From the outset we knew that this project would need X-ray crystallography to help guide us in our chemistry, and also to see if we’d accomplished our goals. In this we grew our own crystals and sent them to the team at UWA to get the structures solved. Alan White and his team were a delight to work with in those early days, and we are all the poorer for his passing last year. I can still remember when the fax machine would spring into life when Alan sent through the structures. Yes, by fax. On more than one occasion I had the joyful job of re-typing in XYZ coordinate data by hand as it we couldn’t seem to get the data electronically. Times have certainly changed. As is often the case when projects are not officially funded, but manage to move along in fits and starts, some of the crystal structures were done a little closer to home, by Karl Byriel at UQ’s own chemistry department.
And so to the chemistry. Fundamentally we wanted to build a new class of rigid hydrophobic molecules, which we grandly defined in the original grant application as “enzyme mimics”. In phase one of the work we wanted to build simple systems based on Diels-Alder reactions of templates such as (1) above to create U-shaped structures, capable of binding very small hosts. One such molecular cleft (below) was shown to bind chloroform inside it’s narrow “binding site”. Others bound units of pyridine, cyclohexane, dichloromethane and water.
Sadly, the lack of granting support in later years meant we couldn’t move along to more complex systems which we had envisaged as catalysts and artificial enzymes.
One of the more interesting aspects of chemistry in this series of molecules, was the relative lack of reactivity at the carbonyl carbon of templates like (2).

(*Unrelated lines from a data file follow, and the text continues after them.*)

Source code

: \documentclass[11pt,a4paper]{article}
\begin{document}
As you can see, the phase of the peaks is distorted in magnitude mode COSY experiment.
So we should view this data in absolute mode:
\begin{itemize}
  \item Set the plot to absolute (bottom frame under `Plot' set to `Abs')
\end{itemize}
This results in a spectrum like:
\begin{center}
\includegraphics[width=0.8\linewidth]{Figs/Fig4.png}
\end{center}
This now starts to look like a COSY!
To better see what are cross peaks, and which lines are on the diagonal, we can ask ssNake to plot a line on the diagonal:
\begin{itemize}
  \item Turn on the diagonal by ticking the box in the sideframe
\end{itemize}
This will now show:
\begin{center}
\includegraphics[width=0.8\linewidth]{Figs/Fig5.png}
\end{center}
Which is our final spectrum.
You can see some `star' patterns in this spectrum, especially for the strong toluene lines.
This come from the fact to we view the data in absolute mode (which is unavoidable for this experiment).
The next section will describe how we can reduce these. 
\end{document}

Whilst we could relatively easily reduce them to the corresponding diols, they were completely inert to reductive amination, which we wanted to use to make better diamine chelators. In addition, instead of reacting with Grignard reactions or alkyllithiums in the expected manner, the diene-dione instead gets alkylated four times with, in this case methyl groups.
The steric constraint of this tetra methylation pushes the two alkene moieties even closer together. I won’t go into more details here, but pushing those two alkenes back and forth by changing the central ring has interesting effects on reaction rates.
The last hurdle is always to get the work published. And as I’ve said above, without funding, it’s particularly hard to get time and money to do that one last experiment that get’s it over the line. I’ve lost count of the number of rejections we’ve had on this over the years, both on this paper and a bunch or related work that still hasn’t found a home. But over the years, the negative and positive comments of reviewers have helped us along, so a big shout out to the often maligned reviewers, who are after all our peers and part of the chemistry community. As many of you know my ill health has enforced my early retirement from the lab, so it has been additionally hard to get this work published. And the final push in this case came when a colleague Jeff Mak came on board with new ideas, perspectives, and importantly, a pair of lab hands. And with the support of my longtime boss Professor David Fairlie, we finally got this one done. There’s more to do, but for now I can look happily at those 5 beautiful crystal structures, and say yes! They’ve been set free.